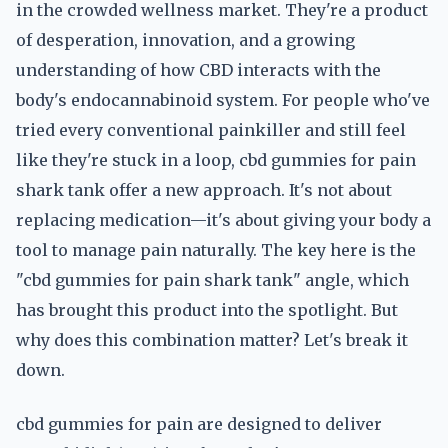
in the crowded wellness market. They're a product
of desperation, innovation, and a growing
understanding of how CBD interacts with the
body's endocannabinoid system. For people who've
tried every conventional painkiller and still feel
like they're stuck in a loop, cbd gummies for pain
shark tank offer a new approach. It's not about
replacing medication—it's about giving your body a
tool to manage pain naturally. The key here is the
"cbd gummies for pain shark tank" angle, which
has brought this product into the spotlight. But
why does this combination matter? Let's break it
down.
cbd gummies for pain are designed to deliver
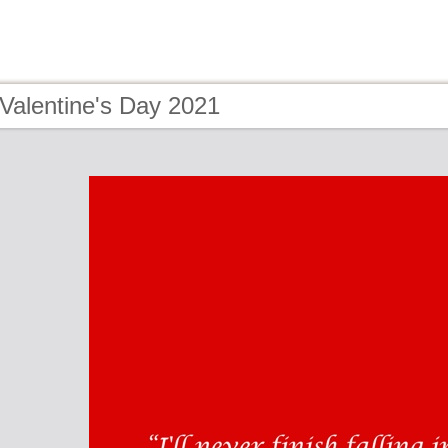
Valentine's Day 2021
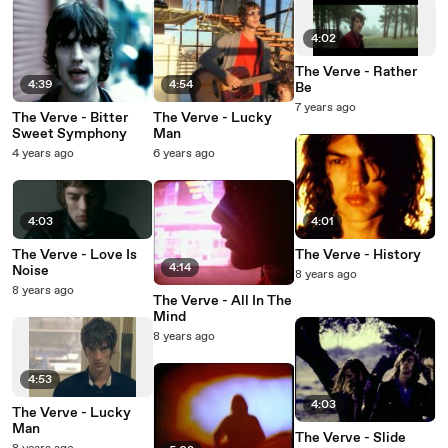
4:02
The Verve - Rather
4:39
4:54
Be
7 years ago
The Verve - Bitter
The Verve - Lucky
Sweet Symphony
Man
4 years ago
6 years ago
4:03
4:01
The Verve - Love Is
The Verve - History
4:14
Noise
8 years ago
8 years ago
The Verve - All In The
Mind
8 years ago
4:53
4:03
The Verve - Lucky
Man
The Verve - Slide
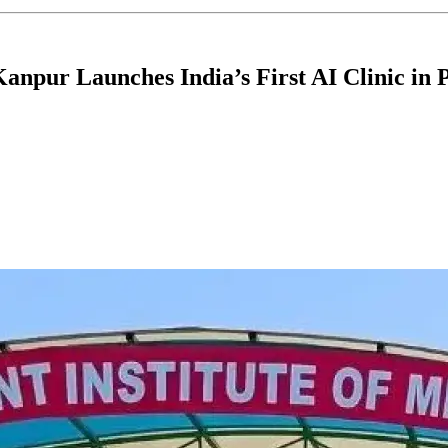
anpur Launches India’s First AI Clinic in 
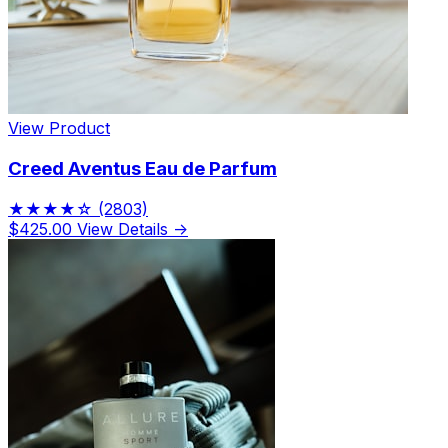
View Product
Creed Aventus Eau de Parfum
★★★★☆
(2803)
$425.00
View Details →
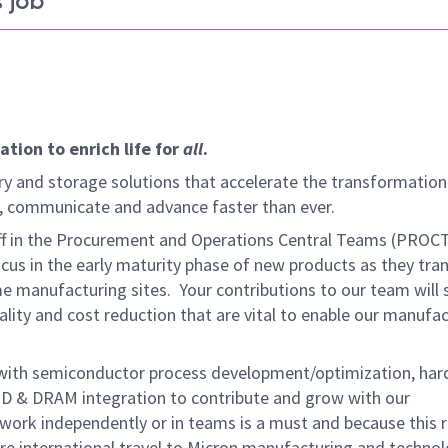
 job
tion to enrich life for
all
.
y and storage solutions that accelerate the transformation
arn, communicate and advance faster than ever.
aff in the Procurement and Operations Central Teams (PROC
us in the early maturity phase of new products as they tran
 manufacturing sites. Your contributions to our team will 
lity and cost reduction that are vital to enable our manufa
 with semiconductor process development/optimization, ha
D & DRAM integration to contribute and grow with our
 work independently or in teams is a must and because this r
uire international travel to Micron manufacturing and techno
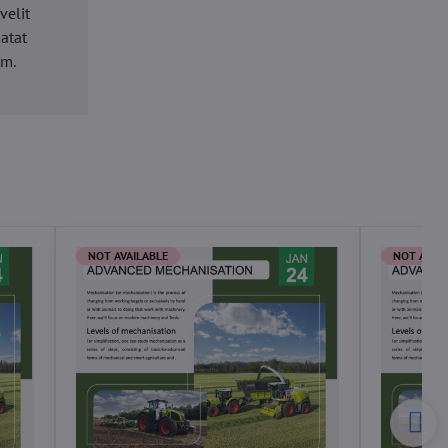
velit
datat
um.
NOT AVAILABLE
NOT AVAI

......

## Work to complete
Reproduce the text of all the records above word for word, leaving out the pictures.

## Task solution
in the crowded wellness market. They're a product
of desperation, innovation, and a growing
understanding of how CBD interacts with the
body's endocannabinoid system. For people who've
tried every conventional painkiller and still feel
like they're stuck in a loop, cbd gummies for pain
shark tank offer a new approach. It's not about
replacing medication—it's about giving your body a
tool to manage pain naturally. The key here is the
"cbd gummies for pain shark tank" angle, which
has brought this product into the spotlight. But
why does this combination matter? Let's break it
down.
cbd gummies for pain are designed to deliver
Valentine's Day 2021
4:02
The Verve - Rather
4:39
4:54
Be
7 years ago
The Verve - Bitter
The Verve - Lucky
Sweet Symphony
Man
4 years ago
6 years ago
4:03
4:01
The Verve - Love Is
The Verve - History
4:14
Noise
8 years ago
8 years ago
The Verve - All In The
Mind
8 years ago
4:53
4:03
The Verve - Lucky
Man
The Verve - Slide
anpur Launches India’s First AI Clinic in 
View Product
Creed Aventus Eau de Parfum
★★★★☆
(2803)
$425.00
View Details →
 job
tion to enrich life for
all
.
y and storage solutions that accelerate the transformation
arn, communicate and advance faster than ever.
aff in the Procurement and Operations Central Teams (PROC
us in the early maturity phase of new products as they tran
 manufacturing sites. Your contributions to our team will 
lity and cost reduction that are vital to enable our manufa
 with semiconductor process development/optimization, ha
D & DRAM integration to contribute and grow with our
 work independently or in teams is a must and because this r
uire international travel to Micron manufacturing and techno
velit
datat
um.
NOT AVAILABLE
NOT AVAI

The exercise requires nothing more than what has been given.